Records from a data collection

==============================

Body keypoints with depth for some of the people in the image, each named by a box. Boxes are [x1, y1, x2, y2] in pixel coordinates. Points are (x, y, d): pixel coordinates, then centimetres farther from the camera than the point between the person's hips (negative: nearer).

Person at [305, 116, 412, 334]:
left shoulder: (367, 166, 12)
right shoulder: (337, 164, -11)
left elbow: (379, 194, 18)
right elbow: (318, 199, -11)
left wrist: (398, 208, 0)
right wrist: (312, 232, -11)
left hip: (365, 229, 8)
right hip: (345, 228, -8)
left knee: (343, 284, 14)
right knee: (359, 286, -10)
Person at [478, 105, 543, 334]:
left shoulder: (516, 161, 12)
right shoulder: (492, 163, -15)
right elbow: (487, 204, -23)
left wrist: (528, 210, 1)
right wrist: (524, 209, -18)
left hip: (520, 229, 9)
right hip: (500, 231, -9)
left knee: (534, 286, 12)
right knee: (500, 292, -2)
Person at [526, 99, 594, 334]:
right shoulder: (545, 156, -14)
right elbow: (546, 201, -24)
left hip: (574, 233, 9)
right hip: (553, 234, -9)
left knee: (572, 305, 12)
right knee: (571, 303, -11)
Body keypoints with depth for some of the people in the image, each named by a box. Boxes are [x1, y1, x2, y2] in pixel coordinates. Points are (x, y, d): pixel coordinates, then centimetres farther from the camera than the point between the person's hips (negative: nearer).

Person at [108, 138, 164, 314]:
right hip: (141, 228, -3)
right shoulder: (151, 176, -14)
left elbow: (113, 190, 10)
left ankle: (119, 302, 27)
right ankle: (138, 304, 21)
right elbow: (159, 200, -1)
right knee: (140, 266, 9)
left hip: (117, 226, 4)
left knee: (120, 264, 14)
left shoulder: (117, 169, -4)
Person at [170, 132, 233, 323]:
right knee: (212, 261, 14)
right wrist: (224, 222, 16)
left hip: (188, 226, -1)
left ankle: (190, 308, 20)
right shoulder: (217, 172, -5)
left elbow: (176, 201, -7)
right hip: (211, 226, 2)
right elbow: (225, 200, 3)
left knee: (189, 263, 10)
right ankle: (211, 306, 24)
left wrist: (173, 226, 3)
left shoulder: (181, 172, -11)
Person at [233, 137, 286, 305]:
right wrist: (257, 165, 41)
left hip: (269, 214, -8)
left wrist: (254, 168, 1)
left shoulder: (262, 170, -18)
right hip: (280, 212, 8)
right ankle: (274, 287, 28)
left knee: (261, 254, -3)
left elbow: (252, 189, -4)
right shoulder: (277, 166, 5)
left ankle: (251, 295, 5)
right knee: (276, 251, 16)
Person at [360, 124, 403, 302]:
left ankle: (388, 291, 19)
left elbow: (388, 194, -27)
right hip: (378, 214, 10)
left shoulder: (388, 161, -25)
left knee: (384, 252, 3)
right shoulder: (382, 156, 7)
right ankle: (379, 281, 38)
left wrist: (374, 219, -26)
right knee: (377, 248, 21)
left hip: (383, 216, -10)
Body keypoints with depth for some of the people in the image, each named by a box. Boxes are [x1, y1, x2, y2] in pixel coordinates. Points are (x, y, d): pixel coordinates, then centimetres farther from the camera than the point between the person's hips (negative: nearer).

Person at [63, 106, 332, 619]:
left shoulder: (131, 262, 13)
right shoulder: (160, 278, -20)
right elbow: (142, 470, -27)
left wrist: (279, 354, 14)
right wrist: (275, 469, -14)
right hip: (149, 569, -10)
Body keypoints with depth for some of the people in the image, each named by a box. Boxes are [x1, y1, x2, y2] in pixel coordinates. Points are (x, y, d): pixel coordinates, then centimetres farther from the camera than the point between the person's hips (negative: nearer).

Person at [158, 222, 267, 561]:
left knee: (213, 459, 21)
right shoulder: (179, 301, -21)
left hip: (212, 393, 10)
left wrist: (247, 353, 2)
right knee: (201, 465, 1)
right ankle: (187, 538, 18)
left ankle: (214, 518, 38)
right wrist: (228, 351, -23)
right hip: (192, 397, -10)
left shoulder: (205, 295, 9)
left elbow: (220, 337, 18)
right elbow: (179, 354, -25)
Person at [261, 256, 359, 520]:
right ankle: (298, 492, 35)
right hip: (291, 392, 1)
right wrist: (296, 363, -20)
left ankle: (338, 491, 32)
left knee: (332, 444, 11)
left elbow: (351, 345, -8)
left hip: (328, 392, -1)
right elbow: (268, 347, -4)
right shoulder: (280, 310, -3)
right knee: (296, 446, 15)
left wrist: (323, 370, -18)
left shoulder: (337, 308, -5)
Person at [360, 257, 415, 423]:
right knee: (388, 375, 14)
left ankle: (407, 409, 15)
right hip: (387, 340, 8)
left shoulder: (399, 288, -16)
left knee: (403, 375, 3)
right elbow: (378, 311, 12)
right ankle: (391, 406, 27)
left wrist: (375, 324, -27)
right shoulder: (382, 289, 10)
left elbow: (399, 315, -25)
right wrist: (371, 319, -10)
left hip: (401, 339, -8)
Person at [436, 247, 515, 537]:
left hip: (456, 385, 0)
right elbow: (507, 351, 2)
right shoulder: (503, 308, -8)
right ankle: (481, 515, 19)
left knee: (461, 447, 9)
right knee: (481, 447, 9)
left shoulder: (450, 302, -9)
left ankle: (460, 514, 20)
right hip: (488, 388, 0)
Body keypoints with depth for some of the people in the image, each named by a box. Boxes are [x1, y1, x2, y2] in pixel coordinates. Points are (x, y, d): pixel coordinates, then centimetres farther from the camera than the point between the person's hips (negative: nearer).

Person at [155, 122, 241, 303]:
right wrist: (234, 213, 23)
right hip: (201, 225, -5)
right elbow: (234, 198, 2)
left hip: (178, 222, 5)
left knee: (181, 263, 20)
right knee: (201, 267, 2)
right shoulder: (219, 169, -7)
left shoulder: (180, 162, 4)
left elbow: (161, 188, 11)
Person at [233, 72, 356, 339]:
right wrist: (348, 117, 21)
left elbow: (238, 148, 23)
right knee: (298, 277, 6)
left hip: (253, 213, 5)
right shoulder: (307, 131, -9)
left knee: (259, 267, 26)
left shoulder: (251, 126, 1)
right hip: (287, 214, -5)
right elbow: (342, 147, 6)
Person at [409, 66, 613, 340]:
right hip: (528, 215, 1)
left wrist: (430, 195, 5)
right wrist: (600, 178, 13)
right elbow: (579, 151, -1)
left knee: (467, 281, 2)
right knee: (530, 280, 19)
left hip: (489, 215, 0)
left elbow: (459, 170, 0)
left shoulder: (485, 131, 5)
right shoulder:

==============================

#### Task directions:
Above are the entries. Output exactly the lines beginning with the line that has "right wrist: (234, 213, 23)" and ending with the line that has "left wrist: (430, 195, 5)".

#### Output for this task:
right wrist: (234, 213, 23)
right hip: (201, 225, -5)
right elbow: (234, 198, 2)
left hip: (178, 222, 5)
left knee: (181, 263, 20)
right knee: (201, 267, 2)
right shoulder: (219, 169, -7)
left shoulder: (180, 162, 4)
left elbow: (161, 188, 11)
Person at [233, 72, 356, 339]:
right wrist: (348, 117, 21)
left elbow: (238, 148, 23)
right knee: (298, 277, 6)
left hip: (253, 213, 5)
right shoulder: (307, 131, -9)
left knee: (259, 267, 26)
left shoulder: (251, 126, 1)
right hip: (287, 214, -5)
right elbow: (342, 147, 6)
Person at [409, 66, 613, 340]:
right hip: (528, 215, 1)
left wrist: (430, 195, 5)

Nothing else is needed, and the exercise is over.